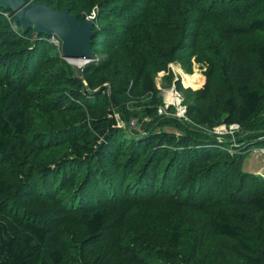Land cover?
Listing matches in <instances>:
<instances>
[{
  "label": "trees",
  "instance_id": "1",
  "mask_svg": "<svg viewBox=\"0 0 264 264\" xmlns=\"http://www.w3.org/2000/svg\"><path fill=\"white\" fill-rule=\"evenodd\" d=\"M27 1L93 15L94 60L0 7V264H264V0ZM170 62L188 120L156 113Z\"/></svg>",
  "mask_w": 264,
  "mask_h": 264
},
{
  "label": "water",
  "instance_id": "2",
  "mask_svg": "<svg viewBox=\"0 0 264 264\" xmlns=\"http://www.w3.org/2000/svg\"><path fill=\"white\" fill-rule=\"evenodd\" d=\"M0 7L11 11L23 31L31 28L35 34L56 36L60 41L61 57L66 61L70 58L83 61L92 58L93 18L86 16L79 20L68 10L55 9L40 1L0 0ZM76 67L78 75H81L82 65Z\"/></svg>",
  "mask_w": 264,
  "mask_h": 264
},
{
  "label": "built area",
  "instance_id": "3",
  "mask_svg": "<svg viewBox=\"0 0 264 264\" xmlns=\"http://www.w3.org/2000/svg\"><path fill=\"white\" fill-rule=\"evenodd\" d=\"M88 16L93 18V15H88ZM50 39H52V43L54 45H56L58 48L60 47V41L58 40L56 36L51 35ZM90 60H94V59L91 58ZM174 66H177V65L173 62L169 63L168 71H171V72L174 71L175 70ZM173 74L175 78L176 72ZM174 78L173 80H176ZM156 85H157V81H156ZM159 95L161 97V103L156 107V113L158 115H161V116L170 115L178 119H182V118L185 120L187 119L186 118V106L184 104L183 94L180 95V93H178L174 88H171V87L169 88V86H165V87L159 88ZM115 114L114 116L116 117L118 114L117 113ZM117 125L122 126V127L127 126V128L132 129L135 127L136 121L134 119H131L126 125L118 119ZM240 129H241V126L238 123H229V124H220L218 126H215L212 128L210 132L216 137L218 142L224 141L225 140L224 137H226L227 138L226 140L230 144L228 150L232 151V149L237 145L236 132L239 131ZM252 152L256 154H264V148H260V147L254 148L252 149Z\"/></svg>",
  "mask_w": 264,
  "mask_h": 264
},
{
  "label": "rangeland",
  "instance_id": "4",
  "mask_svg": "<svg viewBox=\"0 0 264 264\" xmlns=\"http://www.w3.org/2000/svg\"><path fill=\"white\" fill-rule=\"evenodd\" d=\"M49 41L52 43V39H49ZM59 49H60V47H59ZM60 55H61V53H60ZM73 60H81V59H70V63L72 65H74V63H72ZM84 63L85 62L83 61V63H81V65L83 66ZM170 63H172V62H170ZM173 63H175V62H173ZM175 64L177 65V66H174V69L175 70L172 71V72L170 71V72L173 75L172 78H174V74L173 73L176 72V75H175V78H174L176 80H173L172 79V81L169 84H167L166 81L164 80V77L166 76L167 71H161V72H159V74H157V76H156V81H157V86L156 87H157L158 90H159V88H162V87H165V86H169V88L170 87L171 88H174L178 93H180V95H182L183 92L176 87V81L177 80H179L180 84L183 87H185V88L186 87H190L192 89H198V88H200L203 85V83H204V76L202 74L201 68H199L198 65H193V73L187 74V73H185L182 70V68L180 67V65L178 63H175ZM194 74H199L200 75V78H199V80H198L197 83H194L193 82L194 77H196V75H194ZM172 84H174L175 86L172 85ZM116 118L118 120L119 116L117 115ZM174 118H176V117H174ZM176 119H178V118H176ZM127 131H130V129H127ZM263 166H264V155L263 154H256V153H253V152L249 153L244 158V161L242 163V169L245 170V171H249V172H253V171H255L258 168L263 167Z\"/></svg>",
  "mask_w": 264,
  "mask_h": 264
},
{
  "label": "bare ground",
  "instance_id": "5",
  "mask_svg": "<svg viewBox=\"0 0 264 264\" xmlns=\"http://www.w3.org/2000/svg\"><path fill=\"white\" fill-rule=\"evenodd\" d=\"M70 59H73V58H70ZM70 59H68V61H67L68 63H70ZM89 61H90V60H86V61H84V62H85L84 65H85L86 63H88ZM72 63H74L73 66H75V65H76V66H81V63H83V60H73ZM70 64H71V63H70ZM71 65H72V64H71ZM84 65H83V66H84ZM76 66H75V67H76ZM83 66H82V67H83ZM194 75H196V74H194ZM196 77H197V76H196ZM196 77H194V79H195ZM193 81H194V80H193Z\"/></svg>",
  "mask_w": 264,
  "mask_h": 264
},
{
  "label": "crops",
  "instance_id": "6",
  "mask_svg": "<svg viewBox=\"0 0 264 264\" xmlns=\"http://www.w3.org/2000/svg\"><path fill=\"white\" fill-rule=\"evenodd\" d=\"M198 76V80H199V74H196ZM264 167V166H263ZM263 167H260L258 168L257 170L253 171L252 173H262L264 168Z\"/></svg>",
  "mask_w": 264,
  "mask_h": 264
},
{
  "label": "clouds",
  "instance_id": "7",
  "mask_svg": "<svg viewBox=\"0 0 264 264\" xmlns=\"http://www.w3.org/2000/svg\"><path fill=\"white\" fill-rule=\"evenodd\" d=\"M77 68V67H76Z\"/></svg>",
  "mask_w": 264,
  "mask_h": 264
}]
</instances>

INSTRUCTIONS TO FOLLOW: Please repeat every record above word for word, leaving out the pictures.

THE SOLUTION:
Land cover?
Listing matches in <instances>:
<instances>
[{
  "label": "trees",
  "instance_id": "1",
  "mask_svg": "<svg viewBox=\"0 0 264 264\" xmlns=\"http://www.w3.org/2000/svg\"><path fill=\"white\" fill-rule=\"evenodd\" d=\"M27 1L93 15L94 60L0 7V264H264V0ZM170 62L188 120L156 113Z\"/></svg>",
  "mask_w": 264,
  "mask_h": 264
},
{
  "label": "water",
  "instance_id": "2",
  "mask_svg": "<svg viewBox=\"0 0 264 264\" xmlns=\"http://www.w3.org/2000/svg\"><path fill=\"white\" fill-rule=\"evenodd\" d=\"M0 7L11 11L23 31L31 28L35 34L56 36L60 41L61 57L66 61L70 58L83 61L92 58L93 18L86 16L79 20L68 10L55 9L40 1L0 0ZM76 67L78 75H81L82 65Z\"/></svg>",
  "mask_w": 264,
  "mask_h": 264
},
{
  "label": "built area",
  "instance_id": "3",
  "mask_svg": "<svg viewBox=\"0 0 264 264\" xmlns=\"http://www.w3.org/2000/svg\"><path fill=\"white\" fill-rule=\"evenodd\" d=\"M88 16L93 18V15H88ZM50 39H52V43L54 45H56L58 48L60 47V41L58 40L56 36L51 35ZM90 60H94V59L91 58ZM174 66H177V65L173 62L169 63L168 71H171V72L174 71L175 70ZM173 74L175 78L176 72ZM174 78L173 80H176ZM156 85H157V81H156ZM159 95L161 97V103L156 107V113L158 115H161V116L170 115L178 119H182V118L185 120L187 119L186 118V106L184 104L183 94L180 95V93H178L174 88H171V87L169 88V86H165V87L159 88ZM115 114L114 116L116 117L118 114L117 113ZM117 125L122 126V127L127 126V128L132 129L135 127L136 121L134 119H131L126 125L118 119ZM240 129H241V126L238 123H229V124H220L218 126H215L212 128L210 132L216 137L218 142L224 141L225 140L224 137H226L227 138L226 140L230 144L228 150L232 151V149L237 145L236 132L239 131ZM252 152L256 154H264V148H260V147L254 148L252 149Z\"/></svg>",
  "mask_w": 264,
  "mask_h": 264
},
{
  "label": "rangeland",
  "instance_id": "4",
  "mask_svg": "<svg viewBox=\"0 0 264 264\" xmlns=\"http://www.w3.org/2000/svg\"><path fill=\"white\" fill-rule=\"evenodd\" d=\"M49 41L52 43V39H49ZM59 49H60V47H59ZM60 55H61V53H60ZM73 60H81V59H70V63L72 65H74V63H72ZM84 63L85 62L83 61V63H81V65L83 66ZM170 63H172V62H170ZM173 63H175V62H173ZM175 64L177 65V66H174V69L175 70L172 71V72L170 71V72L173 75L172 78H174V74L173 73L176 72V75H175V78H174L176 80H173L172 79V81L169 84H167L166 81L164 80V77L166 76L167 71H161V72H159V74H157V76H156V81H157V86L156 87H157L158 90H159V88H162V87H165V86H169V88L170 87L171 88H174L178 93H180V95H182L183 92L176 87V81L177 80H179L180 84L183 87H185V88L186 87H190L192 89H198V88H200L203 85V83H204V76L202 74L201 68H199L198 65H193V73L187 74V73H185L182 70V68L180 67V65L178 63H175ZM194 74H199L200 75V78H199V80H198L197 83H194L193 82L194 77H196V75H194ZM172 84H174L175 86L172 85ZM116 118L118 120L119 116L117 115ZM174 118H176V117H174ZM176 119H178V118H176ZM127 131H130V129H127ZM263 166H264V155L263 154H256V153H253V152L249 153L244 158V161L242 163V169L245 170V171H249V172H253V171H255L258 168L263 167Z\"/></svg>",
  "mask_w": 264,
  "mask_h": 264
},
{
  "label": "bare ground",
  "instance_id": "5",
  "mask_svg": "<svg viewBox=\"0 0 264 264\" xmlns=\"http://www.w3.org/2000/svg\"><path fill=\"white\" fill-rule=\"evenodd\" d=\"M70 59H73V58H70ZM70 59H68V61H67L68 63H70ZM89 61H90V60H86V61H84V62H85L84 65H85L86 63H88ZM72 63H74L73 66H75V65H76V66H81V63H83V60H73ZM70 64H71V63H70ZM71 65H72V64H71ZM84 65H83V66H84ZM76 66H75V67H76ZM83 66H82V67H83ZM194 75H196V74H194ZM196 77H197V76H196ZM196 77H194V79H195ZM193 81H194V80H193Z\"/></svg>",
  "mask_w": 264,
  "mask_h": 264
},
{
  "label": "crops",
  "instance_id": "6",
  "mask_svg": "<svg viewBox=\"0 0 264 264\" xmlns=\"http://www.w3.org/2000/svg\"><path fill=\"white\" fill-rule=\"evenodd\" d=\"M198 76V80H199V74H196ZM264 167V166H263ZM263 167H260L258 168L257 170L253 171L252 173H262L264 168Z\"/></svg>",
  "mask_w": 264,
  "mask_h": 264
},
{
  "label": "clouds",
  "instance_id": "7",
  "mask_svg": "<svg viewBox=\"0 0 264 264\" xmlns=\"http://www.w3.org/2000/svg\"><path fill=\"white\" fill-rule=\"evenodd\" d=\"M77 68V67H76Z\"/></svg>",
  "mask_w": 264,
  "mask_h": 264
}]
</instances>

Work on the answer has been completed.